Recognition Memory

The list-length effect (LLE) in recognition memory refers to the phenomenon where performance decreases as the length of the to-be-remembered list increases. The phenomenon has been theoretically important in the literature concerning the sources of forgetting since the existence of the LLE entails that memory interference stems from each individual item (i.e., item-noise) compared to other sources such as interference from pre-experimental experience (i.e., context noise). Regarding the existence of the LLE, Brandt et al. (2019) recently showed that the experimental designs that support a null LLE suffer from confounds regarding the ordering of experimental conditions (i.e., using a counterbalanced within-subjects design). Therefore, with new evidence for a LLE, in the current study, we re-examined the LLE more systematically manipulating different list-length, delay-length, stimuli-type, and study-time (60 conditions), and using a between-subjects design with a large sample size via mTurk (3,600 participants, 60 participants per condition). Results show evidence for a LLE with different amount of interference across different stimulus type and conditions, which supports that item-noise affects recognition memory. Additionally, we utilized a computational model (Osth & Dennis, 2015) to compare the relative amount of interference (e.g., item-noise, context-noise) affecting recognition memory across conditions. We find that although item-noise exists, there is a greater contribution of context-noise in recognition memory.

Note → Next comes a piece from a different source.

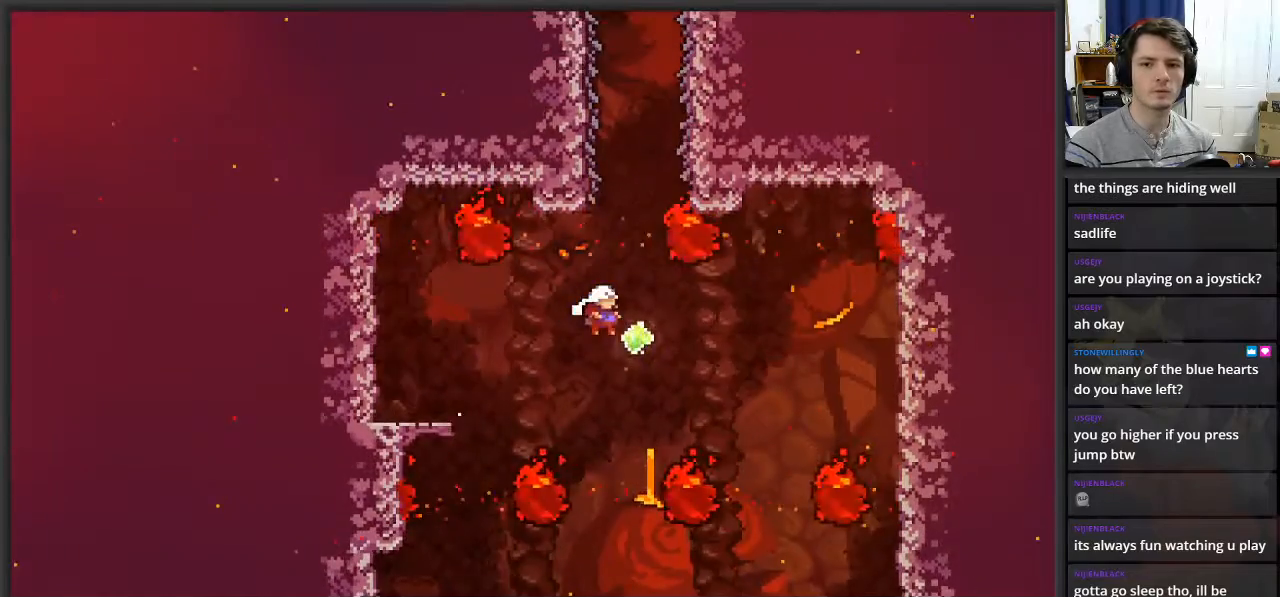
{"buttons": [], "left_stick": "up", "right_stick": "center", "events": [[17, "A", "up"], [100, "left_stick", "up"], [133, "X", "down"], [283, "X", "up"]]}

In episodic memory research, there is a debate concerning whether decision-making in recognition and source memory is better explained by models that assume discrete cognitive states, or continuous underlying strengths. One aspect in which these classes of models differ is their predictions regarding the ability to retrieve contextual details (or source details) of an experienced event, given that the event itself is not recognized. Discrete state models predict that when items are unrecognized, source retrieval is not possible and only guess responses can be elicited. In contrast, models assuming continuous strengths predict that it is possible to retrieve the source of unrecognized items (albeit with low accuracy). Empirically, there have been numerous studies reporting either chance accuracy or above-chance accuracy for source memory in the absence of recognition. For instance, studies presenting recognition and source judgments for the same item in immediate succession have revealed chance-level accuracy, while studies presenting a block of recognition judgments followed by a block of source judgments have revealed slightly above-chance accuracy. In the present investigation, data from two novel experiments involving multiple design manipulations were investigated using a hierarchical Bayesian signal detection model. Across most conditions it was shown that source accuracy for unrecognized items was slightly above chance. It is suggested that findings of a null effect in the prior literature may be attributable to design elements that hinder source memory as a whole, and to high degrees of uncertainty in the participant-level source data when conditioned on unrecognized items.

General recognition theory (GRT), a multivariate generalization of signal detection theory, is a powerful means for inferring the interaction of representations and decision processes when perceiving a multidimensional stimulus. In order for inferences to be made from a GRT experiment, stimuli must be sufficiently confusable so that subjects make identification errors. Stimulus intensities are typically chosen through repeated pilot testing, and the same stimuli are used for every subject in the experiment. This approach is time consuming on its own but can critically fail for some subjects due to individual differences. Here, we propose an algorithm to improve the effectiveness of GRT by adapting the design of the experiment to individual subjects. Our method leverages adaptive psychophysical methods (e.g., Psi, Quest+) to iteratively fit a highly constrained GRT model to a subject’s responses in real time. The algorithm converges rapidly on a rough approximation of the subject’s internal perceptual process by assuming perceptual independence, perceptual separability, and decisional separability. The user only needs to specify the intensity range of interest for each perceptual dimension of the stimulus for the adaptive process to generate reasonable stimuli to use in the main GRT experiment. When combined with the analysis code provided by existing R packages, our method permits a completely automated pipeline from hypothesis to data collection to statistical inference. We present the results from a simulation study assessing the recoverability and statistical properties of the algorithm and one human experiment comparing the adaptive process to the more traditional pilot testing approach.

It has been well established in recognition memory paradigms that participants exhibit higher probabilities of falsely endorsing lures that are perceptually similar to the studied words. Recognition memory models explain this phenomenon as a consequence of global similarity computation - choice probability is proportional to the aggregated similarity between the probe word and each of the study list words. However, to date such models have not integrated perceptual representations of the words themselves. In this work, I explore the consequences of a variety of word-form representations from the psycholinguistics of reading literature. These include representations where similarity is a function of the number of in-position letter matches (slot codes and both edges representation), representations with noisy position codes (the overlap model; Gomez, Ratcliff, & Perea, 2008), along with matches based on relative position matches (bigram models). Global similarity among the representations was linked to choice and response times using the linear ballistic accumulator model (Brown & Heathcote, 2008). Results demonstrated a.) a general superiority of bigram models, b.) changes in perceptual representations under shallow processing, and c.) comparable interference from perceptual similarity as semantic similarity, where semantic similarity was calculated using Word2Vec representations (Mikolov et al., 2013).